Please give nothing except the number of lines in the records below that include the word "between".

## Data
#####
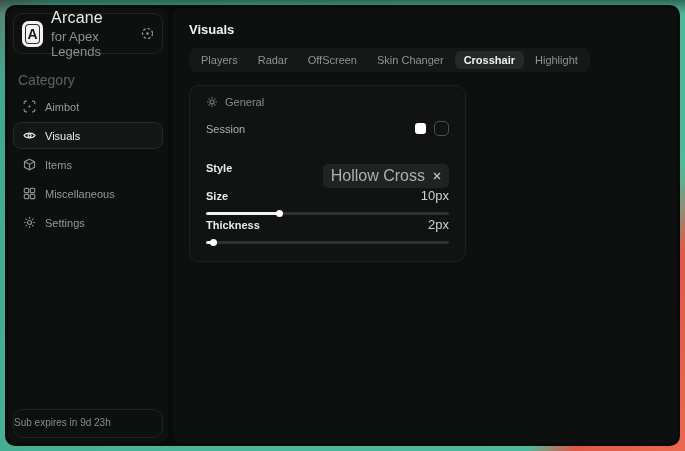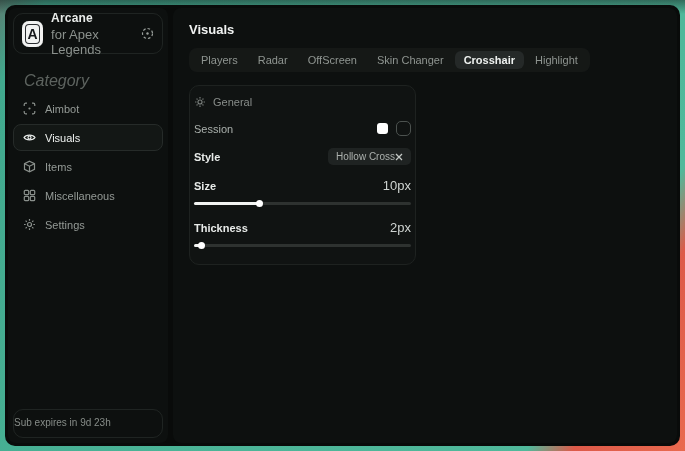--- a/index.html
+++ b/index.html
@@ -24,25 +24,25 @@
   .brand {
     margin:5px; height:41px; border:1px solid rgba(44,50,47,.6); border-radius:10px;
     padding:7px 8px; display:flex; align-items:center; gap:8px;
   }
   .logo {
     width:26px; height:26px; border-radius:7px; background:#f2f3f2; color:#15171a;
     display:flex; align-items:center; justify-content:center;
     font-weight:700; font-size:14px; box-shadow:inset 0 0 0 3px #f2f3f2, inset 0 0 0 4px #2a2d30;
   }
   .brand-text { display:flex; flex-direction:column; }
-  .brand-name { font-size:12px; font-weight:700; color:#e9ecea; letter-spacing:.2px; }
+  .brand-name { font-size:16px; font-weight:400; color:#e9ecea; letter-spacing:.2px; }
   .brand-sub { font-size:13px; color:#8b918d; margin-top:2px; }
   .brand .icon { margin-left:auto; color:#9aa09c; display:flex; }
 
-  .cat-label { margin:13px 0 5px 16px; font-size:16px; color:#5d635f;font-style:italic; }
+  .cat-label { margin:13px 0 5px 10px; font-size:14px; color:#5d635f; }
   .nav { padding:0 5px; display:flex; flex-direction:column; gap:2px; }
   .nav-item {
     height:27px; border-radius:8px; display:flex; align-items:center; gap:9px;
     padding:0 9px; font-size:11px; color:#949a96; border:1px solid transparent; cursor:pointer;
   }
   .nav-item .icon { display:flex; color:#8a908c; }
   .nav-item.active { background:rgba(26,30,28,.55); border-color:#262b29; color:#eef1ef; }
   .nav-item.active .icon { color:#e8ebe9; }
 
   .footer-box {
@@ -57,42 +57,42 @@
   .page-title { font-size:13px; font-weight:700; color:#f0f2f1; }
 
   .tabs {
     margin-top:11px; display:inline-flex; align-items:flex-start;
     background:rgba(24,27,26,.75); border-radius:8px; padding:3px; gap:2px;
   }
   .tab { padding:3px 9px; font-size:11px; color:#8f9591; border-radius:6px; cursor:pointer; white-space:nowrap; }
   .tab.active { background:#252928; color:#eef1ef; font-weight:700; }
 
   .gpanel {
-    margin-top:13px; width:227px; background:rgba(19,22,21,.5);
-    border:1px solid #1e2220; border-radius:10px; padding:10px 4px 15px;
+    margin-top:13px; width:277px; background:rgba(19,22,21,.5);
+    border:1px solid #1e2220; border-radius:10px; padding:10px 16px 15px;
   }
   .gpanel-head { display:flex; align-items:center; gap:7px; font-size:11px; color:#888d8a; }
   .gpanel-head .icon { display:flex; color:#7d827f; }
 
   .row { display:flex; justify-content:space-between; align-items:center; }
   .row-enable { margin-top:13px; }
   .row-style { margin-top:12px; }
   .lbl { font-size:11px; color:#aab0ac; }
   .lbl-strong { font-size:11px; font-weight:700; color:#e8ebe9; }
   .controls { display:flex; align-items:center; gap:8px; }
   .swatch { width:11px; height:11px; border-radius:3px; cursor:pointer; }
   .checkbox { width:15px; height:15px; border-radius:5px; border:1.5px solid #4c524f; cursor:pointer; }
 
   .tag {
-    display:flex; align-items:center; background:#1f2322; border-radius:5px;
-    padding:3px 8px; font-size:10px; color:#acb1ae; cursor:pointer;
+    display:flex; align-items:center; gap:8px; background:#1f2322; border-radius:5px;
+    padding:3px 8px; font-size:16px; color:#acb1ae; cursor:pointer;margin-top:16px;
   }
   .tag .icon { display:flex; color:#c4c9c6; cursor:pointer; }
 
-  .slider-row { margin-top:13px; }
+  .slider-row { }
   .slider-head { display:flex; justify-content:space-between; align-items:center; }
   .slider-val { font-size:13px; color:#ced3d0; }
   .slider { position:relative; height:7px; margin-top:7px; cursor:pointer; }
   .track { position:absolute; top:2px; left:0; right:0; height:3px; background:#2e3230; border-radius:2px; }
   .fill { position:absolute; top:2px; left:0; height:3px; background:#f2f4f2; border-radius:2px; }
   .thumb { position:absolute; top:0; width:7px; height:7px; margin-left:-3px; background:#ffffff; border-radius:50%; }
 </style>
 </head>
 <body>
#####
## The completed task
2